- [REQUIRED WORK]
Every line of the records below that has the word "APIs" should be copied.

***** DATA SHOWN

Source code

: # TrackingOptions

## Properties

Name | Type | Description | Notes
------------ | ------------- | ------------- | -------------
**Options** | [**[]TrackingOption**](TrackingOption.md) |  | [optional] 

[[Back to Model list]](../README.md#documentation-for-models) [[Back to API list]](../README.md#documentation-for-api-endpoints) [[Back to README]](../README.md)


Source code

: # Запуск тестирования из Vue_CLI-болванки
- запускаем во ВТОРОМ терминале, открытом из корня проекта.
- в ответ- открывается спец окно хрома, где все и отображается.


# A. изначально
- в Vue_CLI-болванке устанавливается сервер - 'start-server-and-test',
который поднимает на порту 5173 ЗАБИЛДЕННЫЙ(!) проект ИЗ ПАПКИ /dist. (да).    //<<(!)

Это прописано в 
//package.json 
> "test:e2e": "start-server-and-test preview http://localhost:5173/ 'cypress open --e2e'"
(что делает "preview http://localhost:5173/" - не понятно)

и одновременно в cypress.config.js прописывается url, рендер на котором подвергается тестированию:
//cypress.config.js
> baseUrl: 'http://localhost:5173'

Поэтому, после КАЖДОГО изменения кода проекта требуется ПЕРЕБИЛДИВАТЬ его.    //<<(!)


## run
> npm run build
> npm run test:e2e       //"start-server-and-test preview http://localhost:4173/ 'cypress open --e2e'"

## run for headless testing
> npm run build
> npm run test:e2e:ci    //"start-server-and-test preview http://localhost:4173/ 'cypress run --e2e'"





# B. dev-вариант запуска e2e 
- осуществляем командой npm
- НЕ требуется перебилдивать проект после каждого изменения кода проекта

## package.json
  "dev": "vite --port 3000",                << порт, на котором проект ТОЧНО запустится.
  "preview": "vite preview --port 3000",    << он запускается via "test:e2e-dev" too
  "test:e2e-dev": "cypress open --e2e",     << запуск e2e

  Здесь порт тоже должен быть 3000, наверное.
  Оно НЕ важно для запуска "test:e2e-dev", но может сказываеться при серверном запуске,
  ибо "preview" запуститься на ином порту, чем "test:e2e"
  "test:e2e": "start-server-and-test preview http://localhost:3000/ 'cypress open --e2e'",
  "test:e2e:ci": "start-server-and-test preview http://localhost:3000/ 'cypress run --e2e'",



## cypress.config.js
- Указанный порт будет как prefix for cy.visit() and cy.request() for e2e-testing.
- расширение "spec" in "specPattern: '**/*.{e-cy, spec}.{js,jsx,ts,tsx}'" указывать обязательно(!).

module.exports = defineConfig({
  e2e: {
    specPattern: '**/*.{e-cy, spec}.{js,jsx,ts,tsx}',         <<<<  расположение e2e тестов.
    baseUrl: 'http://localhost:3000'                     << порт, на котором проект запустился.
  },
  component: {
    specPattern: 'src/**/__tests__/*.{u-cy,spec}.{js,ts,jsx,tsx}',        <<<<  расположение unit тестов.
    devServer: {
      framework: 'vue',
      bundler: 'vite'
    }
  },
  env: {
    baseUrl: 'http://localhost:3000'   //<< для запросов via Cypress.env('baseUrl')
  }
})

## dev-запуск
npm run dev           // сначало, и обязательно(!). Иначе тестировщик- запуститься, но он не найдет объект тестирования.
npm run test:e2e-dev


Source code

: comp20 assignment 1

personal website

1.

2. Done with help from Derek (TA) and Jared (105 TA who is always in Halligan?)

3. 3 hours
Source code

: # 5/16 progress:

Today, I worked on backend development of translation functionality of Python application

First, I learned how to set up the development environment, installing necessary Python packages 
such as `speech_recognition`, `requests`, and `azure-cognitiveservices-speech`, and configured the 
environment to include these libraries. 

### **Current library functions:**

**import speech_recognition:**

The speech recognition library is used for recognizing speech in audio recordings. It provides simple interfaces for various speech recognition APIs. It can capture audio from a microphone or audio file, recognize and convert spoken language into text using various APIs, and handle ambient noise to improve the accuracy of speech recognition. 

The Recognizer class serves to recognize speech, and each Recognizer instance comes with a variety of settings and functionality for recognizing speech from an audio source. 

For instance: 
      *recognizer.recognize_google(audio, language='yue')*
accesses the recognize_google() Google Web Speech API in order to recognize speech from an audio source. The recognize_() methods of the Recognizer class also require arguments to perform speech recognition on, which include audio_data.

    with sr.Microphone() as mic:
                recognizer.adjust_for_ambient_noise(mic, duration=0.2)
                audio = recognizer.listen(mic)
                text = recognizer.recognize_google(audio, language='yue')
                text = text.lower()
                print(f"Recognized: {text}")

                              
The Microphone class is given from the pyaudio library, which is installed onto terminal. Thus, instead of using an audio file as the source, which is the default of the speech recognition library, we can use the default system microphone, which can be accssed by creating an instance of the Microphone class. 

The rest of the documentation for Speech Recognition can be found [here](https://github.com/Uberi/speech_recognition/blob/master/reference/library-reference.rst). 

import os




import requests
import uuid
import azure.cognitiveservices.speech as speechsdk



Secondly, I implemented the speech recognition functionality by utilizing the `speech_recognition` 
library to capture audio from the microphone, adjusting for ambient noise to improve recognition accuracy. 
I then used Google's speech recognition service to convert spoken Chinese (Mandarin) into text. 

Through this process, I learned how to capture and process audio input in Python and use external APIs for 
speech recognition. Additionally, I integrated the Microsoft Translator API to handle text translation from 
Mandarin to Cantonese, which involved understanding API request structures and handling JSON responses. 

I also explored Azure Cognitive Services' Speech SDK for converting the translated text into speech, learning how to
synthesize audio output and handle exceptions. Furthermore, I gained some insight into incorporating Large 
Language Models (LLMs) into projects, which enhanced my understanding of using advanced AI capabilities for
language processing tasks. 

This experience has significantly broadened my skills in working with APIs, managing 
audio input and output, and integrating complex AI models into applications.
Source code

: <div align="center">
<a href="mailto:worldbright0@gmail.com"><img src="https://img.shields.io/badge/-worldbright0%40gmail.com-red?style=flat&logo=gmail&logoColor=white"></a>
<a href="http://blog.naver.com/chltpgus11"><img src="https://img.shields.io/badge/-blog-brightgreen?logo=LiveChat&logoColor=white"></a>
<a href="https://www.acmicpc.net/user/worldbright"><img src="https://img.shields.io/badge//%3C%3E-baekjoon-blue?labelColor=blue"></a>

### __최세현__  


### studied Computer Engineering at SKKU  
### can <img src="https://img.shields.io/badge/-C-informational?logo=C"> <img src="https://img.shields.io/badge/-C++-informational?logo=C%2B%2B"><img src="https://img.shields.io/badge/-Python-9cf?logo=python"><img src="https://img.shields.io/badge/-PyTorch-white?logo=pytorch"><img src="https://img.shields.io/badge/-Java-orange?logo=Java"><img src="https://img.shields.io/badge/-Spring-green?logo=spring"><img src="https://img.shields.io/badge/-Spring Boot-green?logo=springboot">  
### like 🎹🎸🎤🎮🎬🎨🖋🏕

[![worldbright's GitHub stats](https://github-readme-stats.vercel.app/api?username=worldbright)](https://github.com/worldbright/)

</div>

**********
***** DATA SHOWN

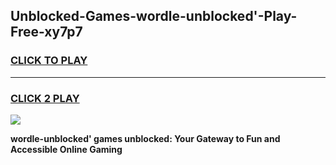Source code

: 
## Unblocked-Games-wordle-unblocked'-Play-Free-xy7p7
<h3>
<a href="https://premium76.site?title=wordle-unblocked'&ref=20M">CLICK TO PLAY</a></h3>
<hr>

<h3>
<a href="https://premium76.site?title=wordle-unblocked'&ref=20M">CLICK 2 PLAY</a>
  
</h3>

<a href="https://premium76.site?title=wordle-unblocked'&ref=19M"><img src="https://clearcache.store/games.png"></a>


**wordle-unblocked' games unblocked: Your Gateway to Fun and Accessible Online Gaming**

**********
***** DATA SHOWN

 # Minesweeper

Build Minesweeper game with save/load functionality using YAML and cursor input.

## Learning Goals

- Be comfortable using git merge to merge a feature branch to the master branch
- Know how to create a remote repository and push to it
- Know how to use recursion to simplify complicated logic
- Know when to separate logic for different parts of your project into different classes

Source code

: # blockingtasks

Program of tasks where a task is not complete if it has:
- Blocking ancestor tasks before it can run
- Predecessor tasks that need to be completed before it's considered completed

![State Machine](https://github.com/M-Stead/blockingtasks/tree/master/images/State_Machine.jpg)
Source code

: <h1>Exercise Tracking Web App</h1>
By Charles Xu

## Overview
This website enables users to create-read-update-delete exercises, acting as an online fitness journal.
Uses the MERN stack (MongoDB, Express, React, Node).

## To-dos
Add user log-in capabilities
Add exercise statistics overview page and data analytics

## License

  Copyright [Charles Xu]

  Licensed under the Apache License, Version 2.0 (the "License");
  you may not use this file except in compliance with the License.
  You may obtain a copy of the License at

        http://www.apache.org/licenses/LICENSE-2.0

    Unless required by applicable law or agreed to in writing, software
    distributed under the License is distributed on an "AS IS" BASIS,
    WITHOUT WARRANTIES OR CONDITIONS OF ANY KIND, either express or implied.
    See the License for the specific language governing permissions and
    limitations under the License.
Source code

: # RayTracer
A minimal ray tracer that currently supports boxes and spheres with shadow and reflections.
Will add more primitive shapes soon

**********

- [ANSWER SPACE]
The speech recognition library is used for recognizing speech in audio recordings. It provides simple interfaces for various speech recognition APIs. It can capture audio from a microphone or audio file, recognize and convert spoken language into text using various APIs, and handle ambient noise to improve the accuracy of speech recognition. 
Through this process, I learned how to capture and process audio input in Python and use external APIs for 
This experience has significantly broadened my skills in working with APIs, managing 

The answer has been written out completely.